Diese Erwägungen treffen auch für den vorliegenden Fall zu. Die Kläger üben im Rahmen ihrer Tätigkeit als Werkschutzleute die von Wiegern aus. Dazu hat das LSG festgestellt, daß etwa 20 % auf reine mechanische Tätigkeiten entfielen, etwa 30 % auf die Erstellung der Wiegekarten, 20 % auf die Kontrolle der Passierscheine, Frachtbriefe und Polizeikennzeichen der Fahrzeuge; die restliche Arbeitszeit entfällt nach den Feststellungen auf die Kontrolle des Materials und auf die Verwiegung von Fahrzeugen, die von der Polizei vorgeführt würden (nicht mehr als 10 %). Neben der schon vom LSG auf 20 % geschätzten rein mechanischen Tätigkeit muß aber auch die Kontrolle der Passierscheine, Frachtbriefe und polizeilichen Kennzeichen der Fahrzeuge (20 %) und die 10 % (Verwiegen der von der Polizei vorgeführten Fahrzeuge) als eine einfache Dienstleistung ohne sonderliche geistige Beanspruchung angesehen werden. Das gilt auch für die mit 20 % angesetzte Kontrolle des Materials i. V. m. der Kontrolle der Begleitpapiere. Aber auch die Erstellung von Wiegekarten ist als eine verhältnismäßig einfache Arbeit anzusehen, da sie keine besonderen Fähigkeiten erfordert. Auf keinen Fall kann sie den Schluß rechtfertigen, die Tätigkeit der Kläger müsse der Angestelltenversicherung zugerechnet werden.

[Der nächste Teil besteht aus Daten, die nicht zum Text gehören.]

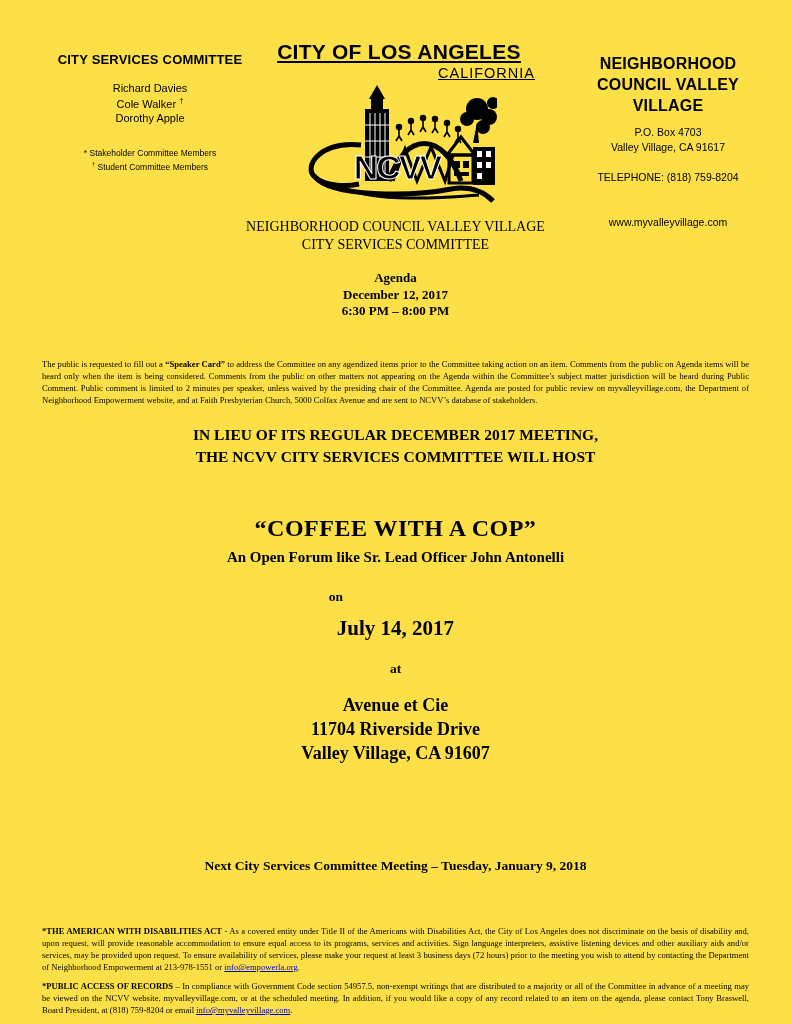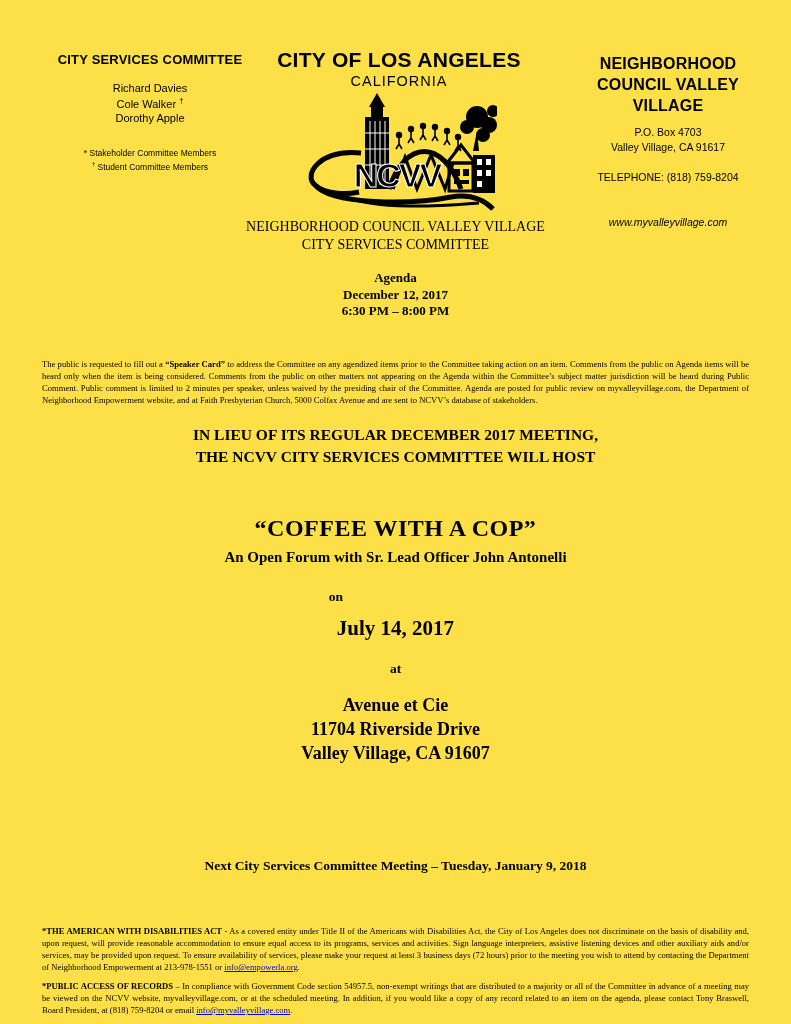"CITY OF LOS ANGELES" .hdr-center { text-decoration: none -> underline; top: 48px -> 40px }
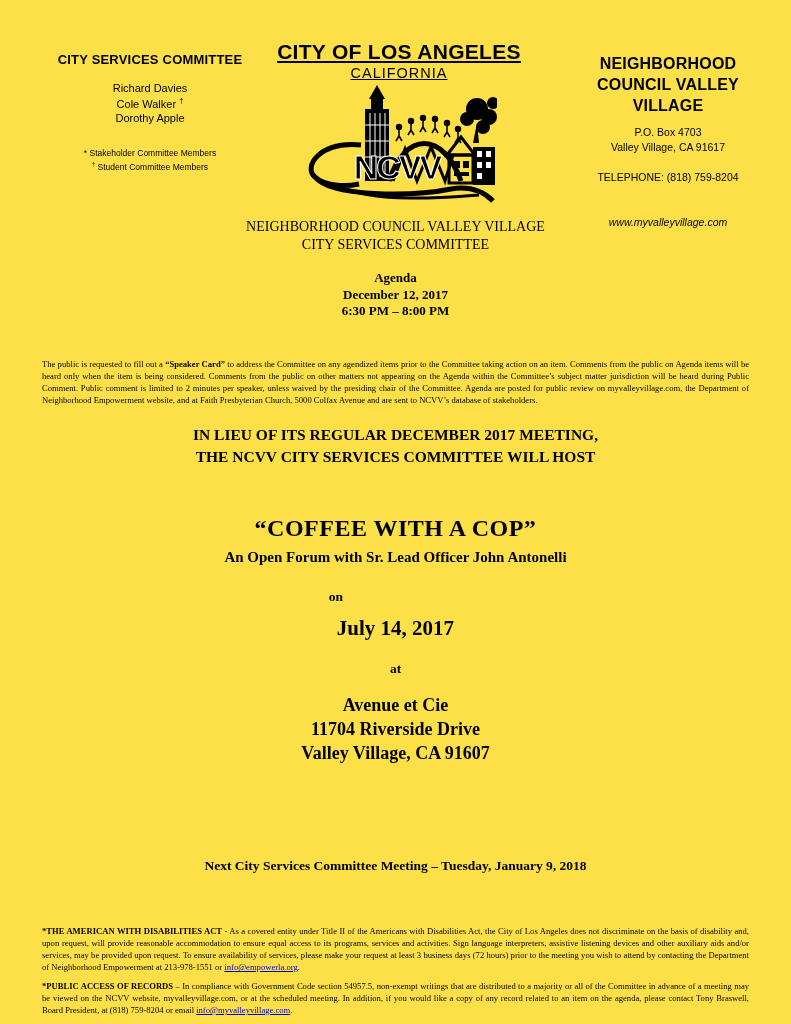"CALIFORNIA" .hdr-center .state { text-align: none -> right }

Daß früher die Tätigkeit der Kläger von Angestellten ausgeübt worden ist, ist ohne Bedeutung. Denn es kommt darauf an, welcher Art diese Tätigkeit ist und nicht von wem sie ausgeführt wird. Weiter ist unerheblich, daß einige der Kläger eine Prüfung als Wieger abgelegt haben. Denn dies ist kein Anzeichen für eine Angestelltentätigkeit, sondern betrifft nur die Qualifikation für die betreffende Tätigkeit.
Die Kläger sind daher der Arbeiterrentenversicherung zuzuordnen.
Auf die Revision der LVA Hessen müssen daher die Urteile der Vorinstanzen aufgehoben und die Klage abgewiesen werden.
Die Kostenentscheidung ergeht gemäß § 193 des Sozialgerichtsgesetzes.